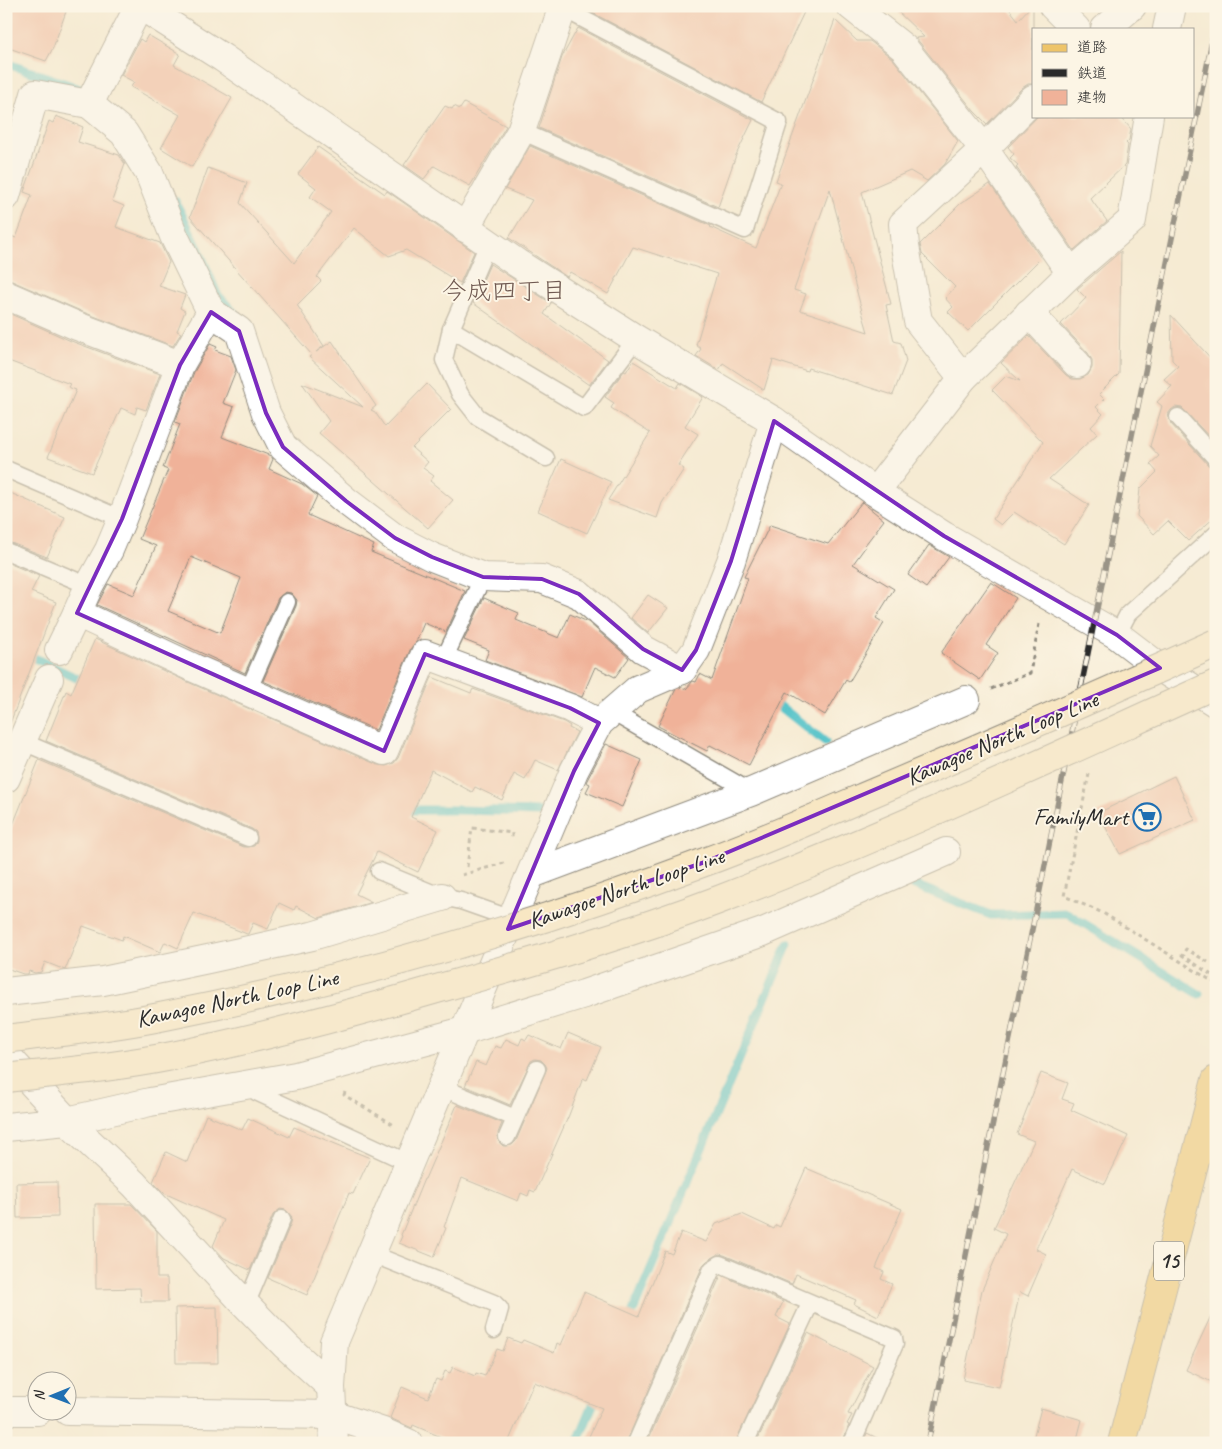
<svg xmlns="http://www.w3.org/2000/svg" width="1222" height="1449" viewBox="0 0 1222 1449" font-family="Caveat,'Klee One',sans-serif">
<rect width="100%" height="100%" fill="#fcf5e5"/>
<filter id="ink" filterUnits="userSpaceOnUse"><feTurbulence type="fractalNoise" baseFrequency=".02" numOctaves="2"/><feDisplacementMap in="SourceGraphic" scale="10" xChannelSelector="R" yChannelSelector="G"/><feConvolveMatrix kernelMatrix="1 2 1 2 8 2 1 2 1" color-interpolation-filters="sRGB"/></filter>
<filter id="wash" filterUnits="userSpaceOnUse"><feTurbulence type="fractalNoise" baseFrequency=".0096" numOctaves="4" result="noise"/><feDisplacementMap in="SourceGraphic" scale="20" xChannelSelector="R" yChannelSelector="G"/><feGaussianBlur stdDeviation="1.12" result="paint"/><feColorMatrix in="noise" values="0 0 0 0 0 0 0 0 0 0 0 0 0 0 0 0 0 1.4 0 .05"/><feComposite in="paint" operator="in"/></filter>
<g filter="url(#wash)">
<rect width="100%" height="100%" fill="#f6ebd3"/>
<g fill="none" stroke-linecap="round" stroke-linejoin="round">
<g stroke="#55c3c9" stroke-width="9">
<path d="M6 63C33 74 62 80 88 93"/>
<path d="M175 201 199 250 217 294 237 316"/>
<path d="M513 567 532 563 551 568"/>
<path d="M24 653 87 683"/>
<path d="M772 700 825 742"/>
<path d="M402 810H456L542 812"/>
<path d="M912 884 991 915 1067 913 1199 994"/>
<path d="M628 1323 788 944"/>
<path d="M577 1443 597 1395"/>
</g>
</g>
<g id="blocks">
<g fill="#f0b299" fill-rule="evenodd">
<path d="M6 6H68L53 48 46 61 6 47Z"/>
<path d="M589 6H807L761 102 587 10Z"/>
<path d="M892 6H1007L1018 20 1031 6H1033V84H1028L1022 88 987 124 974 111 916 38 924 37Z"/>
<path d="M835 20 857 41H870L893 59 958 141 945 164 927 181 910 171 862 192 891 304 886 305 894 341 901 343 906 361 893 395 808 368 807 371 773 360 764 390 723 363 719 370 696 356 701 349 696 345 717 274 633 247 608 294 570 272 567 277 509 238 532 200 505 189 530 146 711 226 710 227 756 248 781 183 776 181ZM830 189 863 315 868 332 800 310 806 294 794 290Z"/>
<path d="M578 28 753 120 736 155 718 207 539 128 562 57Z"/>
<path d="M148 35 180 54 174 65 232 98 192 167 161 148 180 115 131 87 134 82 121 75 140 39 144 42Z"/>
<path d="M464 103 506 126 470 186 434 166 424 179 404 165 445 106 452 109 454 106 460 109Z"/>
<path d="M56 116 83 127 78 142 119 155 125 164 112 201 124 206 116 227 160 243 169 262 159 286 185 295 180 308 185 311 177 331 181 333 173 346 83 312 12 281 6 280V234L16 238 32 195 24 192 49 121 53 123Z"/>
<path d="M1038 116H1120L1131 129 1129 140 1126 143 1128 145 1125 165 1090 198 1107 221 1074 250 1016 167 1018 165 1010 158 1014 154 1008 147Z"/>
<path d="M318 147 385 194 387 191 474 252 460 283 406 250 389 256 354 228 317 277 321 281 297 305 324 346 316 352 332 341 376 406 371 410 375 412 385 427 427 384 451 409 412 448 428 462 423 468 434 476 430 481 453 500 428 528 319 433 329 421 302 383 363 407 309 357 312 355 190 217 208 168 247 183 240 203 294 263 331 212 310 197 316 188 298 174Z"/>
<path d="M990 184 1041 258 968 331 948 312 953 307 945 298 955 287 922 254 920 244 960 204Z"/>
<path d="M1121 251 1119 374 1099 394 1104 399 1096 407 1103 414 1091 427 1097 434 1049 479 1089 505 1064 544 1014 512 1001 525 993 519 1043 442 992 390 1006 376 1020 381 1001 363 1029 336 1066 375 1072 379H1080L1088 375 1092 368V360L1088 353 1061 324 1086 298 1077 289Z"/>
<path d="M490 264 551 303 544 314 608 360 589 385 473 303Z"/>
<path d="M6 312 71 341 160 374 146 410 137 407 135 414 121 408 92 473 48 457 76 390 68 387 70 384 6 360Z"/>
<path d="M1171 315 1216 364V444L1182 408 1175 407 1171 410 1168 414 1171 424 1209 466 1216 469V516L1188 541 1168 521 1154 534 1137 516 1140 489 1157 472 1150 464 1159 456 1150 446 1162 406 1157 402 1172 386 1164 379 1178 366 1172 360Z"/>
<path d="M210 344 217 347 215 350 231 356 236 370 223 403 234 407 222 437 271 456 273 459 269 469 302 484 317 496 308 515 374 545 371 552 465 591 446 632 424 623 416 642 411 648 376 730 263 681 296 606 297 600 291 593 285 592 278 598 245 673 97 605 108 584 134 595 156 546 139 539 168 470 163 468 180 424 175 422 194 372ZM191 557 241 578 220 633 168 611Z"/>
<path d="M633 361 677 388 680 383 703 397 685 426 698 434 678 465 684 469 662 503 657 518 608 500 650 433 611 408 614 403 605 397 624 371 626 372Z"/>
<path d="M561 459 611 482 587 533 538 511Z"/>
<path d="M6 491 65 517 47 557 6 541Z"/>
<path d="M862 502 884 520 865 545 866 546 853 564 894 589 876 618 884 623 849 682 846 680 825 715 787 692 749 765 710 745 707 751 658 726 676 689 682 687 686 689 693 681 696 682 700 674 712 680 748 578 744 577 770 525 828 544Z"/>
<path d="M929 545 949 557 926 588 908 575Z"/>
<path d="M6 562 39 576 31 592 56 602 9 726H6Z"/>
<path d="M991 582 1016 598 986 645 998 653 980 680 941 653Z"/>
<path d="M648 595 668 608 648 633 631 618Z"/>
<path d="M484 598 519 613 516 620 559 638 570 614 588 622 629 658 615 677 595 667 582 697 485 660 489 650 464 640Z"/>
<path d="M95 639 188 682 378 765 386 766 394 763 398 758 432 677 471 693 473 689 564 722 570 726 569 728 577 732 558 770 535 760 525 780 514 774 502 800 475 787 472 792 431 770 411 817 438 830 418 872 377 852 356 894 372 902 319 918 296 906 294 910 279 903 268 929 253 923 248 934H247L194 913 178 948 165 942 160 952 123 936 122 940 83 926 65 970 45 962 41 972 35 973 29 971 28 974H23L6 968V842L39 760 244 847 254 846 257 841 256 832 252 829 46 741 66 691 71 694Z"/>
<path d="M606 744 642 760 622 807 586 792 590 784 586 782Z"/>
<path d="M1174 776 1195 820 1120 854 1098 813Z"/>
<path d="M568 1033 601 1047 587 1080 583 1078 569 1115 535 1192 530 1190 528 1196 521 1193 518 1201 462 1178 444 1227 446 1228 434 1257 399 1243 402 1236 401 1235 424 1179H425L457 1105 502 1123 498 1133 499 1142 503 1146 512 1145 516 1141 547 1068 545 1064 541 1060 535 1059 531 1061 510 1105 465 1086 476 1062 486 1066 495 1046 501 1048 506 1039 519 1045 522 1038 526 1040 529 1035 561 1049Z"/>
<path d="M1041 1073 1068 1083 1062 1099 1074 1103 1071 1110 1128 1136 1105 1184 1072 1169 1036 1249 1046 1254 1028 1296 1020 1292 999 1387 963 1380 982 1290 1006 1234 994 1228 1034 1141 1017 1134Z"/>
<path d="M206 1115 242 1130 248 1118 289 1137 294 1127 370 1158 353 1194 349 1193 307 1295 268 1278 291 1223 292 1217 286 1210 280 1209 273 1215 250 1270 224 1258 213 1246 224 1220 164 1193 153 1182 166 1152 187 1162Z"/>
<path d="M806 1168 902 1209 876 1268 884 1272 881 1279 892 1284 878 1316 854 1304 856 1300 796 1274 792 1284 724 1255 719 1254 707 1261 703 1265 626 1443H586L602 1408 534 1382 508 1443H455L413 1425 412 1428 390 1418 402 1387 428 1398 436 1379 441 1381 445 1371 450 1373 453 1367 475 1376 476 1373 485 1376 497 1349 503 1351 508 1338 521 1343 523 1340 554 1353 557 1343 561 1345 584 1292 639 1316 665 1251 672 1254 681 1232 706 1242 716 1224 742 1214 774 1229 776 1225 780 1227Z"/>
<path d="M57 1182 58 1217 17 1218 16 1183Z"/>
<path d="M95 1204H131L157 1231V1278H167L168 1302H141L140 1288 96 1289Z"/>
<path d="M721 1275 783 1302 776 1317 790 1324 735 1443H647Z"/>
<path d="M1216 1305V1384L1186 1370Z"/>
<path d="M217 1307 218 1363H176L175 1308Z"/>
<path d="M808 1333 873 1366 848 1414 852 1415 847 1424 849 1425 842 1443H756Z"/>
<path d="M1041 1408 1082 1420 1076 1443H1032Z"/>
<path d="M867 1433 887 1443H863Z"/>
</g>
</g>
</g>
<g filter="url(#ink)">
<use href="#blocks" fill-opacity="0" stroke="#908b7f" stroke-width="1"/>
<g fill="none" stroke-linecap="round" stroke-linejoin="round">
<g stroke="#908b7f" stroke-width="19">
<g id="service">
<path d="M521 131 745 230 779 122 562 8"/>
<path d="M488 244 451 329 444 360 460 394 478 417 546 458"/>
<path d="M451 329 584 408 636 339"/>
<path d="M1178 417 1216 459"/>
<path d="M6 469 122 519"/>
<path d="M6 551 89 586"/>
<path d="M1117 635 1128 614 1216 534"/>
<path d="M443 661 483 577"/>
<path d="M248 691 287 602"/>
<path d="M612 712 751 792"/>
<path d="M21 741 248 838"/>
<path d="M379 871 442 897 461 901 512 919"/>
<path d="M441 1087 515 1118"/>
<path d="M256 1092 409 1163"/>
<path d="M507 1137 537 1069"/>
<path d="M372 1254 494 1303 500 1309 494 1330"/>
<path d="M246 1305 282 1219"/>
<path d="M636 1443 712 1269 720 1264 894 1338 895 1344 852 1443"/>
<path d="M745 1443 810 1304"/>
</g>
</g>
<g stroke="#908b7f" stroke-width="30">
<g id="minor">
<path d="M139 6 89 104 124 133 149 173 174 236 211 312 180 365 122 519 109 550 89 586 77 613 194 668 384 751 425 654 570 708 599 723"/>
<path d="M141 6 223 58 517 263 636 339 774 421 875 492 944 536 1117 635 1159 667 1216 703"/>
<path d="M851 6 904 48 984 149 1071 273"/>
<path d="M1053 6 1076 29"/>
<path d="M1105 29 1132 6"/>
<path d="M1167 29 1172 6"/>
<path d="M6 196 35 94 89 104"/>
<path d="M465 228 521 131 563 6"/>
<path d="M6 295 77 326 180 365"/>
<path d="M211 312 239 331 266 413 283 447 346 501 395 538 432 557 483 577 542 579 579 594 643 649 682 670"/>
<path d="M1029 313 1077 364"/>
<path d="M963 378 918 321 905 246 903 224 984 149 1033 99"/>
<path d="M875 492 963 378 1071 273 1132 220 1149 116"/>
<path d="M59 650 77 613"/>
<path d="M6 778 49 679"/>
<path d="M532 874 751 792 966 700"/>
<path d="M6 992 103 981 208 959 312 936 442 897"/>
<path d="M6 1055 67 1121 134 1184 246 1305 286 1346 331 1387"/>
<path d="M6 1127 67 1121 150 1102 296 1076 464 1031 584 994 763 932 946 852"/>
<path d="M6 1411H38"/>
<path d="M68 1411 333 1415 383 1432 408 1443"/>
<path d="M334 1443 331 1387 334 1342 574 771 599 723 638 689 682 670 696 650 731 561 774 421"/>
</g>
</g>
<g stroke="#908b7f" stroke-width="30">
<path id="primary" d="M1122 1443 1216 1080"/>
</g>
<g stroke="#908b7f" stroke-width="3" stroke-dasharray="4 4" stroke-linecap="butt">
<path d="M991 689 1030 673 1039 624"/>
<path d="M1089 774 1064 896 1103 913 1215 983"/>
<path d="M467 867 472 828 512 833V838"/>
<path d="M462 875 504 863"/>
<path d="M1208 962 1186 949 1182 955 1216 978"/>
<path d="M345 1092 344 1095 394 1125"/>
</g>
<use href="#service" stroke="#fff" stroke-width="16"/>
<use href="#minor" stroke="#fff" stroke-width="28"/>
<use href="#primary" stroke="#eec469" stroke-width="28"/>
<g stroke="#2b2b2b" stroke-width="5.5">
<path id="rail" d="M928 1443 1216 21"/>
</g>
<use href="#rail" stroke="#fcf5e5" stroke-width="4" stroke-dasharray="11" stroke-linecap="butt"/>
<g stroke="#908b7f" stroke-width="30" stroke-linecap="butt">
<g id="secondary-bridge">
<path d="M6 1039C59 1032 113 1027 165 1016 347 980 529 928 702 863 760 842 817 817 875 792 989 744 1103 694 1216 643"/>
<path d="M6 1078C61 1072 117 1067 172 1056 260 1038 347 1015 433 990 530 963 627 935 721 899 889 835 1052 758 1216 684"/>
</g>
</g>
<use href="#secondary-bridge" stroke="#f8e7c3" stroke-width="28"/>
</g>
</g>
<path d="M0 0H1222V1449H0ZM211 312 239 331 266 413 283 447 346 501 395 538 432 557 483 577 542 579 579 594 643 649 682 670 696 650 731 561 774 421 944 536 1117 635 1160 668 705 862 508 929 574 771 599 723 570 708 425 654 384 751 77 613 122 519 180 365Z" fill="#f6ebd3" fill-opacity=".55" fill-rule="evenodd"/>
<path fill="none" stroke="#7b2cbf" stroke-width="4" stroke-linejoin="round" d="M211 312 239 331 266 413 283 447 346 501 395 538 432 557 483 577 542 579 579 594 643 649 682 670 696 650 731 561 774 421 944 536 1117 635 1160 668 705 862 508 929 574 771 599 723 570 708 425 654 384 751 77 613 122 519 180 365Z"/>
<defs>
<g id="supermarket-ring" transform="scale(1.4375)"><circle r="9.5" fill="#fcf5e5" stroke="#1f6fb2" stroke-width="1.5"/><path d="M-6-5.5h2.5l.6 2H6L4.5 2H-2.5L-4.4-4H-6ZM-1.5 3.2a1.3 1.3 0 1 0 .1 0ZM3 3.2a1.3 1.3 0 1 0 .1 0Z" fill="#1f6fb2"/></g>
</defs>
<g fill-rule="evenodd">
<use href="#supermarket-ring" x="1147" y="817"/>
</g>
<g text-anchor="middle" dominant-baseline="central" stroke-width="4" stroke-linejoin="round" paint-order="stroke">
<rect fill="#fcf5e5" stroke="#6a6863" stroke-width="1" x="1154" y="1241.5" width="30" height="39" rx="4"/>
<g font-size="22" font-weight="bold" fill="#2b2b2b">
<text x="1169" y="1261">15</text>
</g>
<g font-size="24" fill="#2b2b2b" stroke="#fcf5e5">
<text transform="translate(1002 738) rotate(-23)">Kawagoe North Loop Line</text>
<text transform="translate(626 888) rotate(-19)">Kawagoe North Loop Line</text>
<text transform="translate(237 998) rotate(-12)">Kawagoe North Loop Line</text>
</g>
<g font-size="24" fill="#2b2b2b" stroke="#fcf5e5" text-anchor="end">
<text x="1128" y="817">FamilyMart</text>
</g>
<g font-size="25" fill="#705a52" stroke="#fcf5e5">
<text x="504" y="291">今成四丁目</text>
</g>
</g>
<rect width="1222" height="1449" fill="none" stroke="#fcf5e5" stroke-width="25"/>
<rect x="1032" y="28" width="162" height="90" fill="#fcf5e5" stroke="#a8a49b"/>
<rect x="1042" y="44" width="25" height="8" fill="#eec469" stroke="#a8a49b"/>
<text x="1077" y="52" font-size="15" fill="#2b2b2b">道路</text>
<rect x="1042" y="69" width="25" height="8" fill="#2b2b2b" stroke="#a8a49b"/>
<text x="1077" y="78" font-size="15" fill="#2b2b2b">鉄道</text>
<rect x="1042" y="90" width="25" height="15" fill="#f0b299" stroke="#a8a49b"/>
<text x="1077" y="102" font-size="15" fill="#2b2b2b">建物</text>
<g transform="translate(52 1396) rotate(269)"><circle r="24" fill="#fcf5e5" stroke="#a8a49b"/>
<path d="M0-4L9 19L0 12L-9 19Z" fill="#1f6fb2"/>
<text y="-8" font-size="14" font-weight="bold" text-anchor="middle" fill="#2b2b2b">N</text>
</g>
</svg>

_To do_.
Look through the listing above and copy each line with the word "filter" in it.

_Expected output_.
<filter id="ink" filterUnits="userSpaceOnUse"><feTurbulence type="fractalNoise" baseFrequency=".02" numOctaves="2"/><feDisplacementMap in="SourceGraphic" scale="10" xChannelSelector="R" yChannelSelector="G"/><feConvolveMatrix kernelMatrix="1 2 1 2 8 2 1 2 1" color-interpolation-filters="sRGB"/></filter>
<filter id="wash" filterUnits="userSpaceOnUse"><feTurbulence type="fractalNoise" baseFrequency=".0096" numOctaves="4" result="noise"/><feDisplacementMap in="SourceGraphic" scale="20" xChannelSelector="R" yChannelSelector="G"/><feGaussianBlur stdDeviation="1.12" result="paint"/><feColorMatrix in="noise" values="0 0 0 0 0 0 0 0 0 0 0 0 0 0 0 0 0 1.4 0 .05"/><feComposite in="paint" operator="in"/></filter>
<g filter="url(#wash)">
<g filter="url(#ink)">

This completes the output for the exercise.